→ **DO THIS**:
Quote the prairie chicken passage below word for word, in full.
--- START EXTRACT PROVIDED ---
He likens it to singles going to a bar to check out the prospects.

The blind on the hill has been a growing business for Angela Anderson, who has been guiding birding enthusiasts to the lek - or booming ground - on the western edge of Lyon County for the past two years.

Yet while on a clear day these chickens can be heard two miles away, Anderson admits she worries that someday the sound may grow silent.

"Humans have invaded their habitat," Anderson said. "And it's becoming more and more of a concern."

Declines nationwide

The greater prairie chicken of eastern Kansas has been declining with the encroachment of man.

Roads have broken up vast rangeland, as well as oil wells, wind farms and cell phone towers. Cedars and other trees and shrubs have invaded their territory.

Suburban development also is a factor as a growing number of residents buy small parcels of land to build a home. Jim Pitman, Kansas Department of Wildlife and Parks' small game coordinator, said department estimates show the greater prairie chicken has declined by more than 40 percent in the past 30 years.
--- END EXTRACT PROVIDED ---
--- START SUPPLIED DATA ---
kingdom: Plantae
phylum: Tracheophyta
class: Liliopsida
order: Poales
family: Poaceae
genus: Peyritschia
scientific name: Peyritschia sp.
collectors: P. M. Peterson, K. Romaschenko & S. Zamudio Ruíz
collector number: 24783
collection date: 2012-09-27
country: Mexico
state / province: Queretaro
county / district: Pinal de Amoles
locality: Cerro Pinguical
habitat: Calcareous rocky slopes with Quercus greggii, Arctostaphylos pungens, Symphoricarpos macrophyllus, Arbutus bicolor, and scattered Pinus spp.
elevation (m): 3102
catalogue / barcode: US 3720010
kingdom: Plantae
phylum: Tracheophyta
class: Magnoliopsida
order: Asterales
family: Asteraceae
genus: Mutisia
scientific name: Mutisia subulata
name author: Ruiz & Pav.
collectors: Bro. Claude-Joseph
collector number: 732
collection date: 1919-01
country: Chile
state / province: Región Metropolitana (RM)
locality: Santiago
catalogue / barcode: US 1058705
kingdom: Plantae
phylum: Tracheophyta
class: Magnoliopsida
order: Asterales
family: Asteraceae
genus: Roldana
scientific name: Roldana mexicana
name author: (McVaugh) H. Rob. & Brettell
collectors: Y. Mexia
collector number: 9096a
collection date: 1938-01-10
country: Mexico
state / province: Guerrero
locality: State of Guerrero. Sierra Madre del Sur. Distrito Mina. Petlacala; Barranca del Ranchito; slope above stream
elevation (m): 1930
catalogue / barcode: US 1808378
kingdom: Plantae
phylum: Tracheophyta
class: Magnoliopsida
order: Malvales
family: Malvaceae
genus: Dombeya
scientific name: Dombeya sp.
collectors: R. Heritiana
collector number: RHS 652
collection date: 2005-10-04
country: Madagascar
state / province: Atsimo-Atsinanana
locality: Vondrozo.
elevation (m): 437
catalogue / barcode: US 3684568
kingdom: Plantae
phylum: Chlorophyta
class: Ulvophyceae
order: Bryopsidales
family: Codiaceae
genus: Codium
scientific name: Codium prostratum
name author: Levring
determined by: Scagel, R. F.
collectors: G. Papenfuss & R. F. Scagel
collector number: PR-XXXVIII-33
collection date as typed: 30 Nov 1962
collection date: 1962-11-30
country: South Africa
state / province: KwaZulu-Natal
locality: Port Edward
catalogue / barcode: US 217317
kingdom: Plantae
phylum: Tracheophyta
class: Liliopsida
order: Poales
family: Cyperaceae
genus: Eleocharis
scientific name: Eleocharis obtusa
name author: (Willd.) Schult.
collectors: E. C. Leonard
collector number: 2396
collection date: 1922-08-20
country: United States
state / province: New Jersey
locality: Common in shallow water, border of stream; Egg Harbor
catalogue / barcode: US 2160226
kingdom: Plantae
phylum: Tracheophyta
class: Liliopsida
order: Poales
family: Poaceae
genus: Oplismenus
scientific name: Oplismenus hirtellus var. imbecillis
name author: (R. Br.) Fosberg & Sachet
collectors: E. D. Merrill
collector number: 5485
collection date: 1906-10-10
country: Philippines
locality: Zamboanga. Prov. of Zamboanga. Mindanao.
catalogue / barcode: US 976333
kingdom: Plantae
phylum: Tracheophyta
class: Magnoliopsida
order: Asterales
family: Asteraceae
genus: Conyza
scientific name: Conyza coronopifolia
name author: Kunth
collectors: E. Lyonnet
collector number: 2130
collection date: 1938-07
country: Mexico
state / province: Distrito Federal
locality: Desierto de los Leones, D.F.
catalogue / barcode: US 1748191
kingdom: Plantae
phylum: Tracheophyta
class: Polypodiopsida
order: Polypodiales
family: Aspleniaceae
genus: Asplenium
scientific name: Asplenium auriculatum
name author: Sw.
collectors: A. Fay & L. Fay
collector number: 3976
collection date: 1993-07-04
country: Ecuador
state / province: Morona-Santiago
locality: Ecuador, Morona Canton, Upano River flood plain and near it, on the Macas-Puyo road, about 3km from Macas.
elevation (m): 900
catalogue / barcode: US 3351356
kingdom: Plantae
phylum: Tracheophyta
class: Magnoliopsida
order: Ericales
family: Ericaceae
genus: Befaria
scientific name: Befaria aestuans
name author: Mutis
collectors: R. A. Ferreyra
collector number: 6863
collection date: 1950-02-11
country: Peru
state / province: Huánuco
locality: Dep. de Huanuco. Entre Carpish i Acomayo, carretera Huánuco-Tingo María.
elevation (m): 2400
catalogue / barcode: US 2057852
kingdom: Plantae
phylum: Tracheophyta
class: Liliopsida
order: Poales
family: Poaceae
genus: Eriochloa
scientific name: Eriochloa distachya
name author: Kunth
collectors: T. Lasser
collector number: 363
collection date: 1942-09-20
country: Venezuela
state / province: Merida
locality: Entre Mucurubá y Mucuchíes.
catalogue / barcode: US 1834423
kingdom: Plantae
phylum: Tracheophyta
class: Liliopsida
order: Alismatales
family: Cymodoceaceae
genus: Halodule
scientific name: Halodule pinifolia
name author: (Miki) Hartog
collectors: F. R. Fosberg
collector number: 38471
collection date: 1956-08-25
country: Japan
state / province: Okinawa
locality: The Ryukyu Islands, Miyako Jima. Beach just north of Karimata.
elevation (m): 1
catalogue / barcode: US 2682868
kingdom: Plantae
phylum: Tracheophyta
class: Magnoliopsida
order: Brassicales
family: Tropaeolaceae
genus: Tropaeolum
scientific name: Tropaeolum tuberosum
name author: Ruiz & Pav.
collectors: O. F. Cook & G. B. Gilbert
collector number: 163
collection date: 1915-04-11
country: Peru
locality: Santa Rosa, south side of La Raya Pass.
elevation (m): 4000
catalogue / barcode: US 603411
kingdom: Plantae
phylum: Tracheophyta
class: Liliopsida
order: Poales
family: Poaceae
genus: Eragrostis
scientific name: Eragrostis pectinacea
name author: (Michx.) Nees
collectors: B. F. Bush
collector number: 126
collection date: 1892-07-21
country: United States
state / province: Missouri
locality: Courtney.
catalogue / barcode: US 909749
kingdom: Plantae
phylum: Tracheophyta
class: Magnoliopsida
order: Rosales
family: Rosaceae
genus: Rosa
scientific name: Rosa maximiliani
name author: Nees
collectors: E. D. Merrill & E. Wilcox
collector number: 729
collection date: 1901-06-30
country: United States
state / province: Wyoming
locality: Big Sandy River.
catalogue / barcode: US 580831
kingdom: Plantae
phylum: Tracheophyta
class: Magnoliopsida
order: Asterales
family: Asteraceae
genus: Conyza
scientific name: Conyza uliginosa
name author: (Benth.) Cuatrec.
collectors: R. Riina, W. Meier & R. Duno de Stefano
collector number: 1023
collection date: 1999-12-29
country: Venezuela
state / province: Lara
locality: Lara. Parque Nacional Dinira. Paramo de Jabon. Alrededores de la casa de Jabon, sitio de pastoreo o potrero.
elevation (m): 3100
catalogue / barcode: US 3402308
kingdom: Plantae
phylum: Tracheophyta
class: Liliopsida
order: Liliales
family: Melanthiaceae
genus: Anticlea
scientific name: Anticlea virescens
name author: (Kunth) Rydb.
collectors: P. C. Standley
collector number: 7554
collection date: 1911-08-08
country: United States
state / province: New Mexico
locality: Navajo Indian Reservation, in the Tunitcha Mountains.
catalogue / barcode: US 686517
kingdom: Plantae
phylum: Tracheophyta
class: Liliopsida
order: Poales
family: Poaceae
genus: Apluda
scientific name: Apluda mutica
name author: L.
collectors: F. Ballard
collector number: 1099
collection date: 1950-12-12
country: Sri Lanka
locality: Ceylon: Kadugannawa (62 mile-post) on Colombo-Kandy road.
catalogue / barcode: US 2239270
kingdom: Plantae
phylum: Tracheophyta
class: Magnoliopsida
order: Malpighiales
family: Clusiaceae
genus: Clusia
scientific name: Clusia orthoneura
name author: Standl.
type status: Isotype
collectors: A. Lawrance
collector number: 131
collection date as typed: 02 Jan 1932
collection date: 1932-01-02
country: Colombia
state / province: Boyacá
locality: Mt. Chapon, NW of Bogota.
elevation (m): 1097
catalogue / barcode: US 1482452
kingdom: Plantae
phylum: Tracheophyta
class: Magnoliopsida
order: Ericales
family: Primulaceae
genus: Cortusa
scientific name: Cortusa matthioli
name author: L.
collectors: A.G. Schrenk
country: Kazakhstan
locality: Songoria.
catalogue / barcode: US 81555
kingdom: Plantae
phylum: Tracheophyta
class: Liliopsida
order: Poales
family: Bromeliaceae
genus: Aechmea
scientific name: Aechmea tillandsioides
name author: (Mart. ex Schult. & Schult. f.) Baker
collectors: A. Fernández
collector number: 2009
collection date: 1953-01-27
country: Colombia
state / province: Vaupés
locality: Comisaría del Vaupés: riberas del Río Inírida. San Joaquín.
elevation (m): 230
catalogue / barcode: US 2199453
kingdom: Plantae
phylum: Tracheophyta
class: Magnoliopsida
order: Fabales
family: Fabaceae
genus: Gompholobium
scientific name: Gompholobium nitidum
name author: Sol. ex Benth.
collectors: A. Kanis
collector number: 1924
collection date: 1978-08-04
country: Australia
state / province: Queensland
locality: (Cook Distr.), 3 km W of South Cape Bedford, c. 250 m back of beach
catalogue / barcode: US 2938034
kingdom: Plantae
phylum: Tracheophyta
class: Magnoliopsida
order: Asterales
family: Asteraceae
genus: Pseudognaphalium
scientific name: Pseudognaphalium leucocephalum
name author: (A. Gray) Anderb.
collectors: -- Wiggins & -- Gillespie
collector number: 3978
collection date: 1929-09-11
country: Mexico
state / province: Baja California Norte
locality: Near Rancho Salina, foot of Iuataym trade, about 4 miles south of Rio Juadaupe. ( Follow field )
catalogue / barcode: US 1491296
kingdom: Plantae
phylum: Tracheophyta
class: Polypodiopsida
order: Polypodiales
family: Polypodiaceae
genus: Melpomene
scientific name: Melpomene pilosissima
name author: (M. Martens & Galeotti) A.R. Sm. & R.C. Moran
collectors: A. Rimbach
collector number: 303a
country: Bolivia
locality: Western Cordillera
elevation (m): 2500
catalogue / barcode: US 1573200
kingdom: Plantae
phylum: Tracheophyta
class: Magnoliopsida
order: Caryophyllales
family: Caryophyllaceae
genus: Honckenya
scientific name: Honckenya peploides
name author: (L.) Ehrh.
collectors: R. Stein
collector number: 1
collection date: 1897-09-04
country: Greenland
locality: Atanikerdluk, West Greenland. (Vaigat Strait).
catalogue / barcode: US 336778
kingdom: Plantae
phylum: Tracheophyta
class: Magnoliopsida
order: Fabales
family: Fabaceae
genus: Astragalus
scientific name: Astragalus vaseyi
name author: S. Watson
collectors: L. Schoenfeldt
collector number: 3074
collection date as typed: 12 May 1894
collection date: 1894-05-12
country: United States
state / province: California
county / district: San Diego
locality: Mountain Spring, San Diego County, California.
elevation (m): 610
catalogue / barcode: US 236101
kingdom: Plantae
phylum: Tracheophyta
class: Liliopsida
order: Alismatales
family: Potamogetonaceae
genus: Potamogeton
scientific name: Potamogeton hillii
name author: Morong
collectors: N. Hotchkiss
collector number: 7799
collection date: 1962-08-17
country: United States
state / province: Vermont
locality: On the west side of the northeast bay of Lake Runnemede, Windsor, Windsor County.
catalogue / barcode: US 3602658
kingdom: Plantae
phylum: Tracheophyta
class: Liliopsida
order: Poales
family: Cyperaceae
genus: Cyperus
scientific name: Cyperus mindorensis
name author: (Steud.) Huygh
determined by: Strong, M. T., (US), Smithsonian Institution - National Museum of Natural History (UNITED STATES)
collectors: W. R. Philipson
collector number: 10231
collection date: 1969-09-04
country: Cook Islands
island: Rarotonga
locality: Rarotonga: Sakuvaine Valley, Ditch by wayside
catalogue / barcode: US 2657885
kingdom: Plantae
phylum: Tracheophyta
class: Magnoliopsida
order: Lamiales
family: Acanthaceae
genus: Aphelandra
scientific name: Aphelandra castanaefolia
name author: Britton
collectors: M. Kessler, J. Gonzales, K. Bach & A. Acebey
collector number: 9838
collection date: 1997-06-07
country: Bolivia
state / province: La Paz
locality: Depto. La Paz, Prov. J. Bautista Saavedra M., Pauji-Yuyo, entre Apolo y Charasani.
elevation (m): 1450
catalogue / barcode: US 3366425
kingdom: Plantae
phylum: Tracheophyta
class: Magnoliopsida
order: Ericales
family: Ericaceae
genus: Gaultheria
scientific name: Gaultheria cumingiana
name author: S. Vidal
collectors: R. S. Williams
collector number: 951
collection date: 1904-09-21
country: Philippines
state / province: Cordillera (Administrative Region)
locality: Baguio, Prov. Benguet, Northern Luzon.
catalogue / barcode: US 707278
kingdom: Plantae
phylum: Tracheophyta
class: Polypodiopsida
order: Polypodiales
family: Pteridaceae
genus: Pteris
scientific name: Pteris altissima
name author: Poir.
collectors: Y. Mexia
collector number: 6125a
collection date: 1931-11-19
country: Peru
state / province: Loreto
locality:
--- END SUPPLIED DATA ---
→ **CORRECT RESPONSE**:
He likens it to singles going to a bar to check out the prospects.

The blind on the hill has been a growing business for Angela Anderson, who has been guiding birding enthusiasts to the lek - or booming ground - on the western edge of Lyon County for the past two years.

Yet while on a clear day these chickens can be heard two miles away, Anderson admits she worries that someday the sound may grow silent.

"Humans have invaded their habitat," Anderson said. "And it's becoming more and more of a concern."

Declines nationwide

The greater prairie chicken of eastern Kansas has been declining with the encroachment of man.

Roads have broken up vast rangeland, as well as oil wells, wind farms and cell phone towers. Cedars and other trees and shrubs have invaded their territory.

Suburban development also is a factor as a growing number of residents buy small parcels of land to build a home. Jim Pitman, Kansas Department of Wildlife and Parks' small game coordinator, said department estimates show the greater prairie chicken has declined by more than 40 percent in the past 30 years.